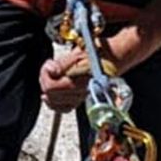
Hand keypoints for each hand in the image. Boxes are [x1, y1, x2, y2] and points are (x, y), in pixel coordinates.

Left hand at [39, 25, 153, 110]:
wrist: (115, 57)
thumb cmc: (100, 53)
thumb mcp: (78, 52)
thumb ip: (62, 64)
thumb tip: (50, 70)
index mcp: (79, 81)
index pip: (52, 87)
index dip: (45, 75)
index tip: (49, 64)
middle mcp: (80, 92)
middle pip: (51, 95)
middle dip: (45, 80)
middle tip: (49, 68)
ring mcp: (81, 97)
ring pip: (56, 103)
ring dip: (48, 91)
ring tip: (50, 79)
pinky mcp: (81, 98)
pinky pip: (64, 107)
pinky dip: (55, 102)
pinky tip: (51, 96)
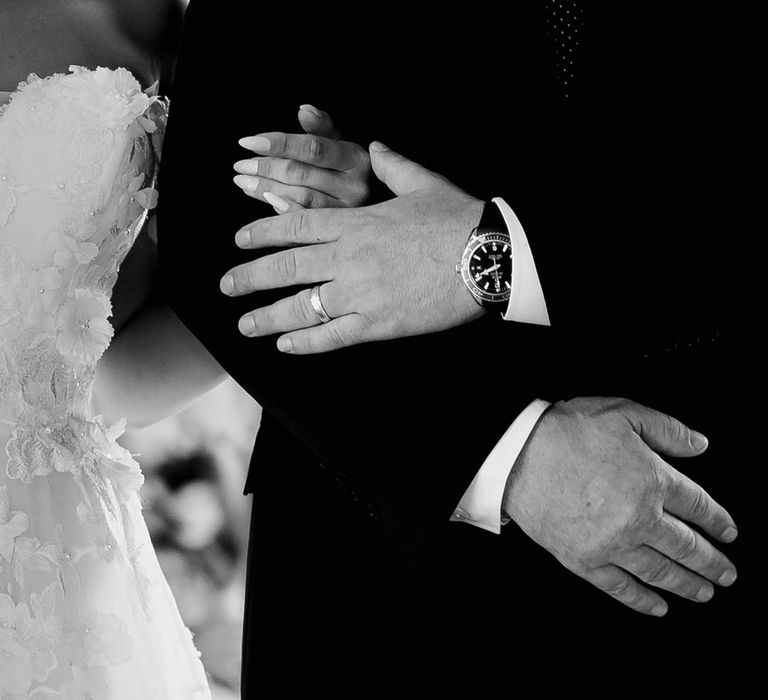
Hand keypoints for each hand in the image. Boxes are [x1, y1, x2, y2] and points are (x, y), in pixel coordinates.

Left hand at [220, 142, 484, 353]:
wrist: (487, 256)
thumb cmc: (457, 217)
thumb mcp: (422, 182)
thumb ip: (392, 165)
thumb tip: (376, 146)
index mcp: (355, 222)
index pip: (295, 225)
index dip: (262, 233)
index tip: (239, 241)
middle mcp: (348, 258)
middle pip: (286, 268)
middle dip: (250, 277)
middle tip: (226, 286)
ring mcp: (360, 294)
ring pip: (301, 307)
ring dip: (267, 317)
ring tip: (244, 325)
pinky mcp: (378, 324)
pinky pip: (332, 337)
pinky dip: (305, 343)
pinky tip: (285, 346)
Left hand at [233, 104, 369, 212]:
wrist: (368, 213)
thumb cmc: (345, 171)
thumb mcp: (339, 145)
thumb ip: (321, 128)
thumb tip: (304, 110)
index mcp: (357, 158)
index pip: (313, 148)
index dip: (280, 143)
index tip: (248, 142)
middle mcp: (356, 186)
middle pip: (302, 173)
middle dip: (267, 167)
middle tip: (240, 165)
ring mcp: (348, 213)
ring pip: (300, 197)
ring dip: (267, 188)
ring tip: (244, 182)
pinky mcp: (337, 232)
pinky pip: (304, 220)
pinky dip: (281, 210)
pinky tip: (265, 200)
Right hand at [504, 397, 737, 615]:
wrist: (517, 456)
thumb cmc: (565, 432)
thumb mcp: (622, 413)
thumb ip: (666, 428)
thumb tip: (699, 444)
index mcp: (653, 480)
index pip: (698, 506)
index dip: (719, 521)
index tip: (729, 532)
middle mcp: (640, 518)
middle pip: (687, 546)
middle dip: (712, 562)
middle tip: (727, 573)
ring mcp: (612, 543)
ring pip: (661, 571)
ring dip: (688, 585)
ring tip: (705, 593)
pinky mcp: (584, 560)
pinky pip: (620, 587)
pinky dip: (642, 601)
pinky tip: (658, 607)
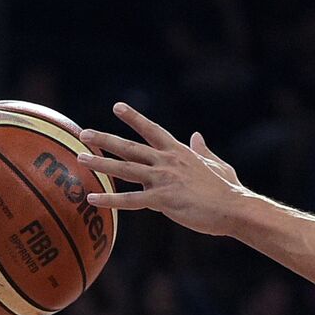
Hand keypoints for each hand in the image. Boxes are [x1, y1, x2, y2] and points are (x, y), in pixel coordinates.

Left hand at [78, 103, 246, 237]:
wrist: (235, 208)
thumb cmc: (228, 189)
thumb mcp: (217, 163)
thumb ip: (203, 149)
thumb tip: (197, 135)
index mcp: (179, 152)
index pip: (153, 130)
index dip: (134, 118)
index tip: (117, 106)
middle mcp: (168, 162)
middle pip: (130, 147)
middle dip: (105, 139)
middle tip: (83, 132)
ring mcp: (164, 179)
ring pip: (125, 169)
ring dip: (101, 163)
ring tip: (80, 158)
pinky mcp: (164, 199)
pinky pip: (131, 200)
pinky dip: (110, 199)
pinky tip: (92, 198)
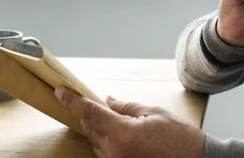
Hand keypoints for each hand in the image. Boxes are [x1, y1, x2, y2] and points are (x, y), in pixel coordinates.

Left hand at [55, 86, 205, 157]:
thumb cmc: (181, 139)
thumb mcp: (155, 114)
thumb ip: (127, 107)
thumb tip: (109, 101)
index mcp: (122, 134)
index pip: (90, 112)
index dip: (73, 100)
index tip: (61, 91)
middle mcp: (114, 152)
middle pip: (91, 127)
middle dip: (89, 112)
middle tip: (90, 100)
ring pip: (96, 140)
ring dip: (99, 127)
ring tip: (116, 119)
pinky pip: (105, 152)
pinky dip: (106, 140)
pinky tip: (119, 133)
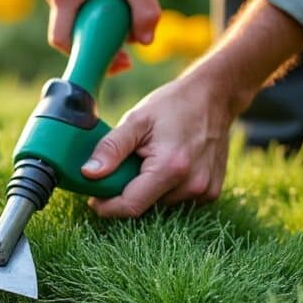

* EXERCISE INSTRUCTIONS *
Would you output only the span of the records above that opens with the line containing "pinky pip: (64, 107)" and closes with the line containing "index dip: (262, 233)", ends included and pictures dropped?

* RESPONSE *
pinky pip: (64, 107)
pinky dip: (55, 102)
pinky tip: (51, 96)
Hand keypoints for each hand in the image. Boxes are [x1, y1, x2, y2] and points are (x, y), in pixel coordinates.

Left hand at [220, 142, 484, 353]:
wrist: (487, 256)
thumb cmc: (457, 217)
thumb mcp: (422, 182)
thumb ip: (392, 165)
thumb tip: (376, 146)
index mcp: (355, 222)
index pip: (295, 225)
index dip: (262, 233)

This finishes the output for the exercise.